By John Ruwitch and Pete Sweeney
SHANGHAI (Reuters) - China's government banned financial institutions from trading in bitcoin on Thursday, in what analysts said was a restrained first step towards regulating the digital currency that has exploded in popularity in China and soared in value in recent months.
A statement by the central bank and four other agencies said that, while the computer-generated currency does not yet pose a threat to China's financial system, it carries risks. It did not, however, curtail the use of bitcoin by individuals.
"I think it's measured and it's positive," said Zennon Kapron, of the financial consultancy Kapronasia. "It does add legitimacy to the idea that it could be a nationwide accepted currency."

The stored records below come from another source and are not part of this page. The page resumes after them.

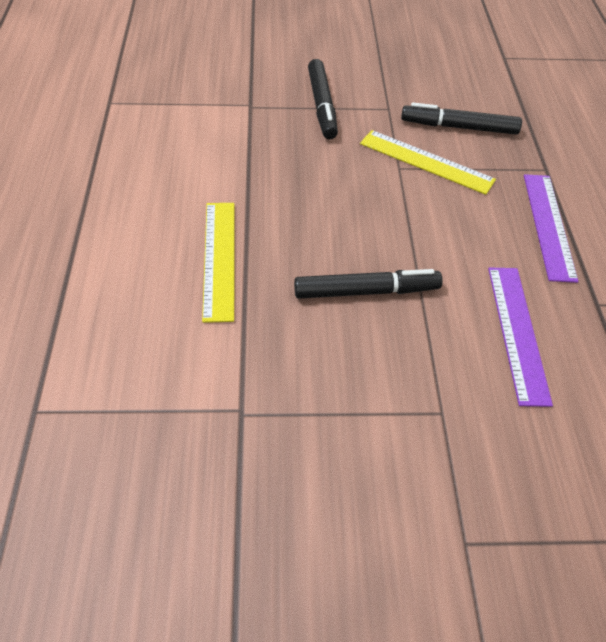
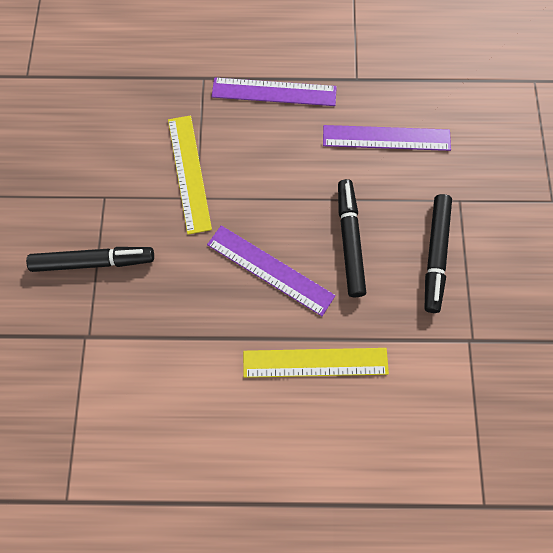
camera: 85 degrees left, 20 degrees up
yellow ruler [360,130,496,195] -> yellow ruler turned 45 degrees counterclockwise [168,115,212,235]
black marker [401,103,522,135] -> black marker moved to [425,194,452,313]
none -> purple ruler [207,225,336,316]

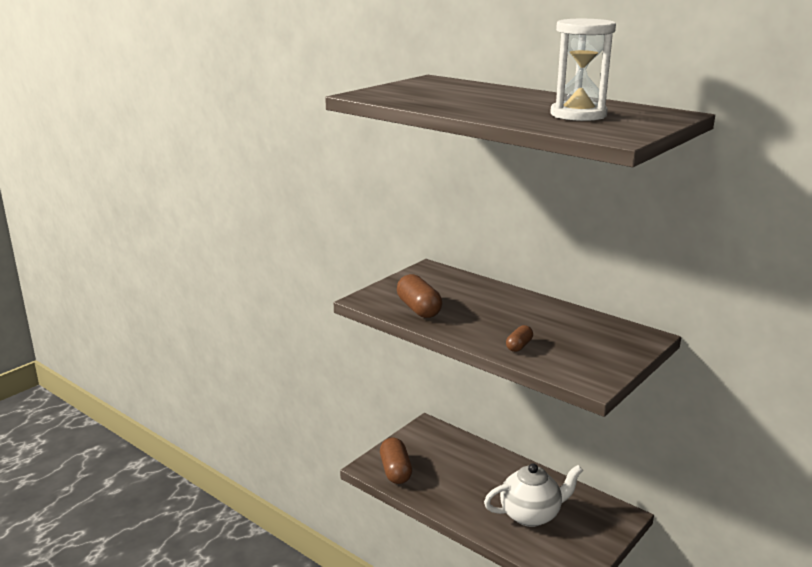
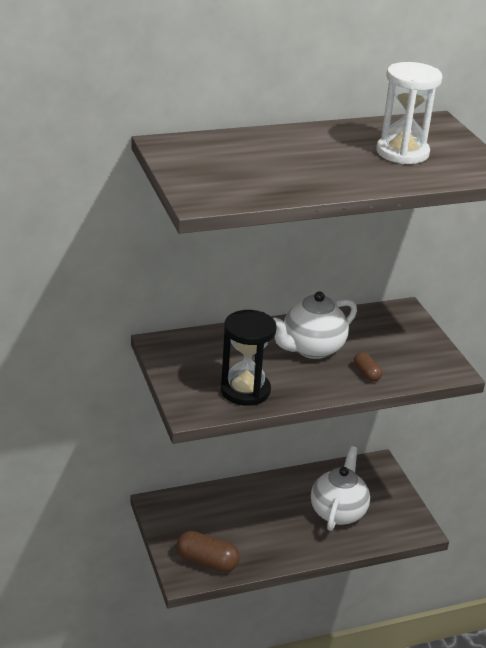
camera: 60 degrees left, 10 degrees up
brown capsule [397,274,442,318] -> black hourglass [220,310,277,406]
none -> white teapot [273,291,357,359]

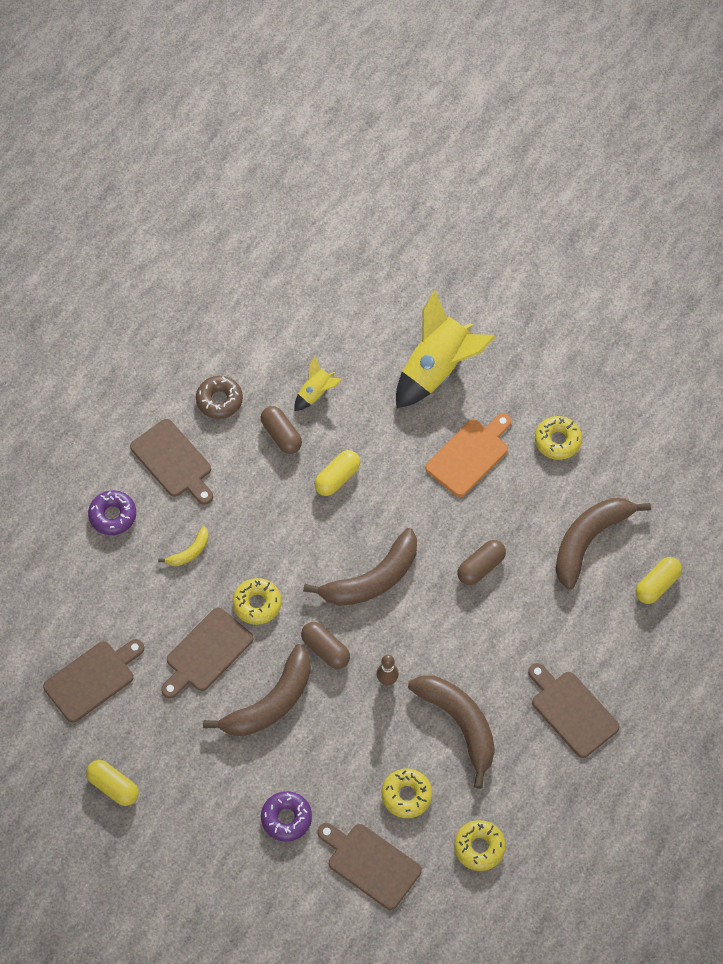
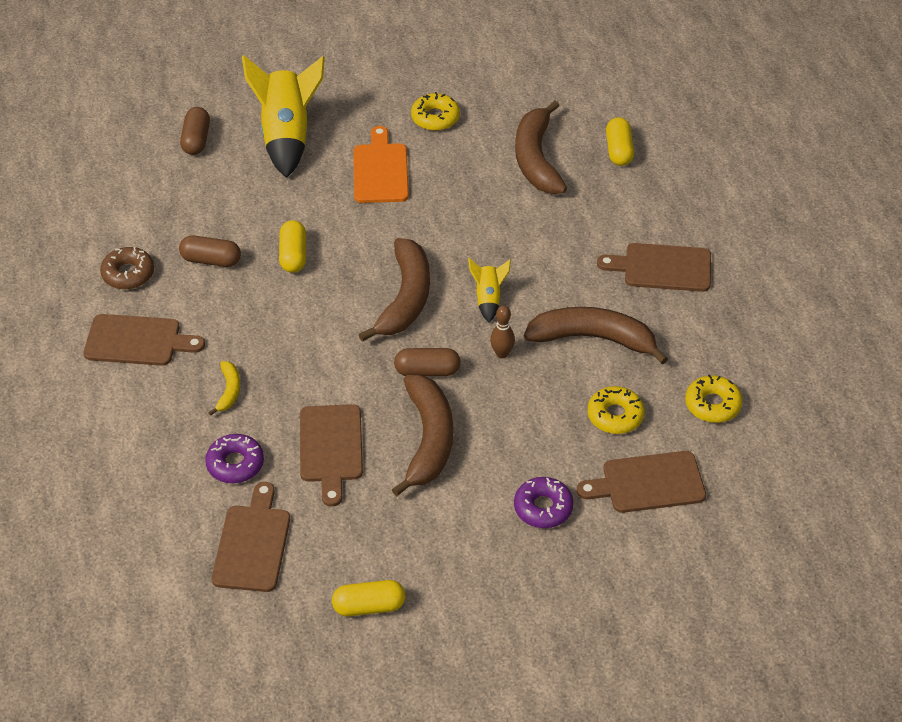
camera: 45 degrees left, 15 degrees down
purple donut [88,490,136,535] -> purple donut moved to [205,434,264,483]
yellow donut [232,578,281,625] -> none
yellow rocket [294,356,343,411] -> yellow rocket moved to [468,258,511,323]
brown capsule [457,540,506,585] -> brown capsule moved to [180,107,210,155]

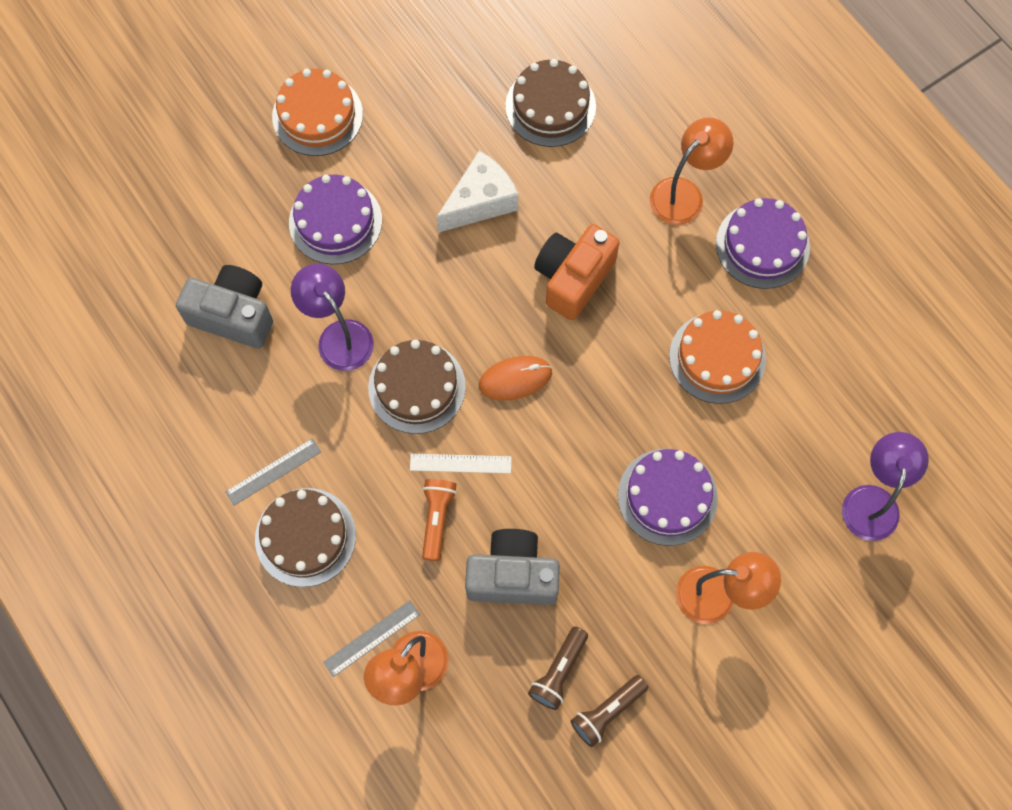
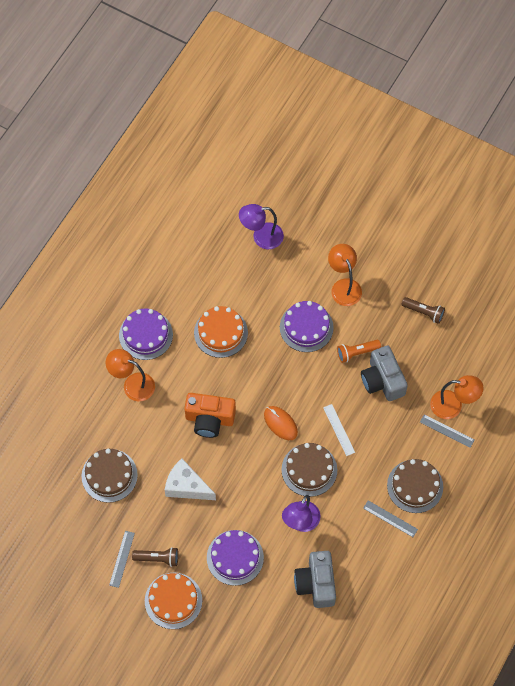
camera: 115 degrees left, 5 degrees down
orange flashlight [422,479,457,561] -> orange flashlight moved to [337,340,381,363]
brown flashlight [528,626,588,710] -> brown flashlight moved to [132,547,178,567]
none -> grey ruler [109,531,135,588]

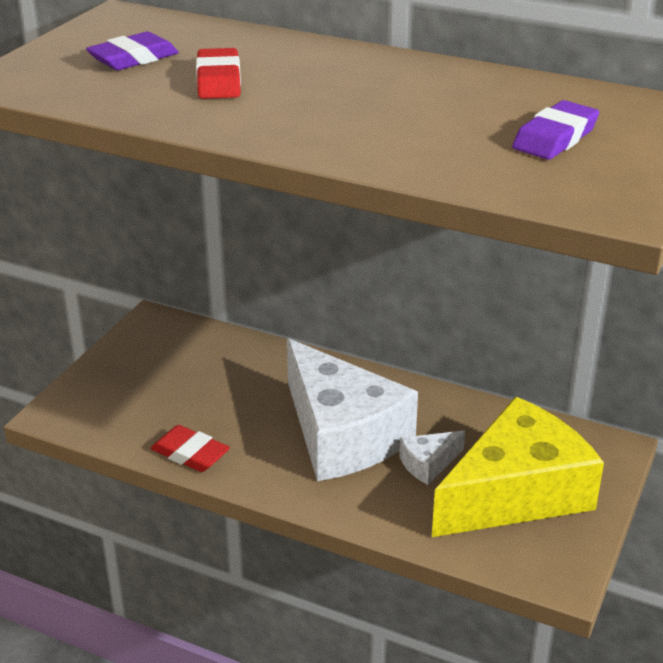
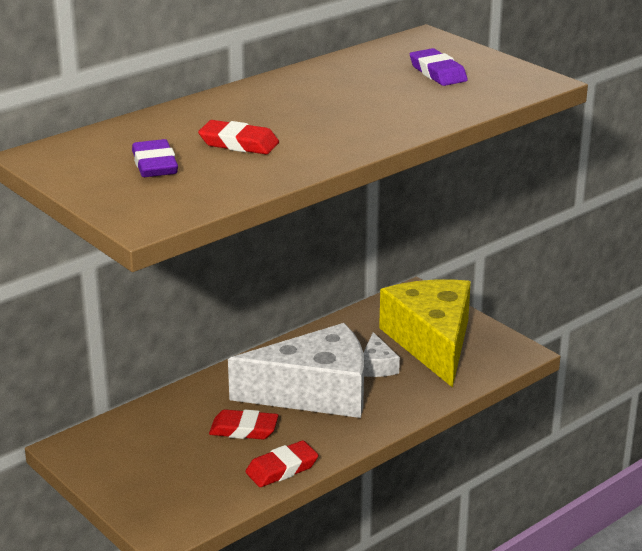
camera: 65 degrees left, 5 degrees down
none -> red eraser [209,409,278,440]

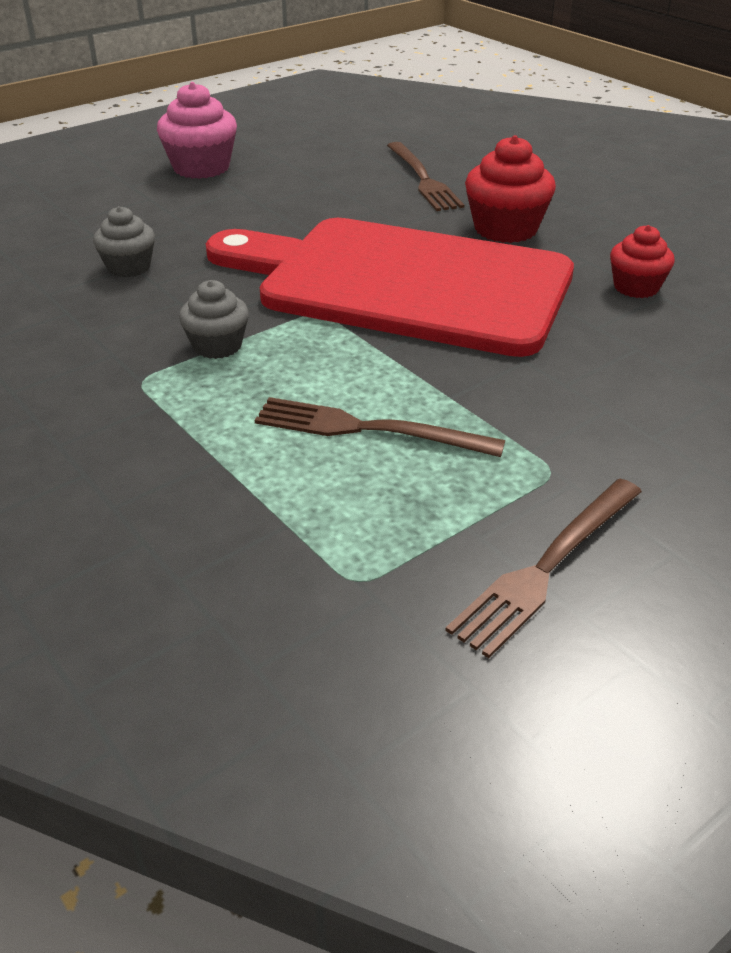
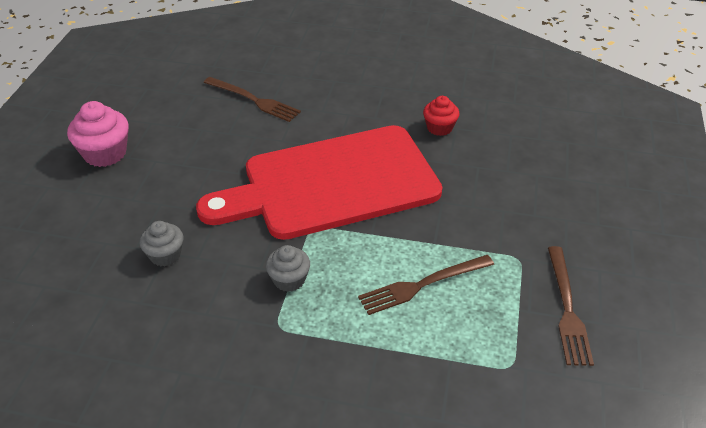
camera: 40 degrees left, 5 degrees up
red cupcake [465,135,556,243] -> none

The value of bitcoins on Chinese exchanges fell after the announcement, however, with one expert predicting the price could halve in the short-term. Digital currencies are generally highly volatile.
Bitcoins have seen their value relative to the dollar skyrocket some 800 percent in the past two months as speculators have piled into the currency, according to bitcoinity.org.
While there is no official data available, bitcoin market operators say Chinese nationals are major participants in the market and hold an outsized share of the total number of bitcoins in circulation. Shanghai-based BTC China has recently become the world's largest bitcoin exchange by volume.
A statement on the website of the People's Bank of China (PBOC) said that the government would act to prevent money laundering risks from bitcoin, which is not backed by a government or central bank.
The PBOC may have cause to be concerned about bitcoins, which are anonymous, untraceable, and can be carried on memory sticks or transmitted electronically, because they represent a potential hole in the country's capital controls.
However, analysts point out that, given the tiny value of the total bitcoins in circulation relative to other currencies, it is unlikely to have much impact on the wider economy.
EYES ON BITCOIN
More cause for worry is the way these digital currencies have engendered a new wave of creative criminality focused on hacking online platforms and stealing bitcoins stored there, and their potential for use in money laundering, bribery and purchases of illicit products such as drugs and weapons.
The government will require trading platforms that deal in virtual currencies such as bitcoin to register with telecommunications authorities, it said.
The notice was issued jointly by the PBOC, the Ministry of Industry and Information Technology, the China Banking Regulatory Commission and the China Securities Regulatory Commission and China Insurance Regulatory Commission.
"This is an industry that will need to be governed or regulated. The safety and the well-being of the common user has to be taken into consideration. All this is expected," said Ron Cao, Managine Director at Lightspeet Venture Partners, which recently invested $5 million in BTC China.
"'We've got a long way to go. This thing needs to be regulated at some point. We're studying it. Don't jump into it.' My read is that's the tone of the message."
Bitcoin traders sold on the Chinese government's announcement.
On the Chinese platform FXBTC.com, the yuan-bitcoin exchange rate dropped as much as about 20 percent after the news before rebounding slightly to around 5,800 yuan per bitcoin in heavy trading.
On BTC-e, the dollar-bitcoin rate had fallen about 11 percent to about $945 from $1,063 before the news.
Cao said he would not be surprised to see the value of bitcoins fall as much as 50 percent over the next week or two.
Many bitcoin proponents say the currency's volatility will have to flatten out before it can be adopted more widely as a near-frictionless means of payment and regulation may help.
More regulation was likely, although the initial ban on financial institutions may eventually be lifted, analysts said.
"I would be cautious about jumping the gun and taking today's announcement as indicative as how the space will be regulated in the future," said Mark Natkin, of Beijing-based Marbridge Consulting.
"Once they have a better idea of how the market works and which players are likely to emerge as the leading players, then they'll come out with firmer regulations, with more specific licensing requirements," and possibly minimum capital requirements for firms entering the sector, he said.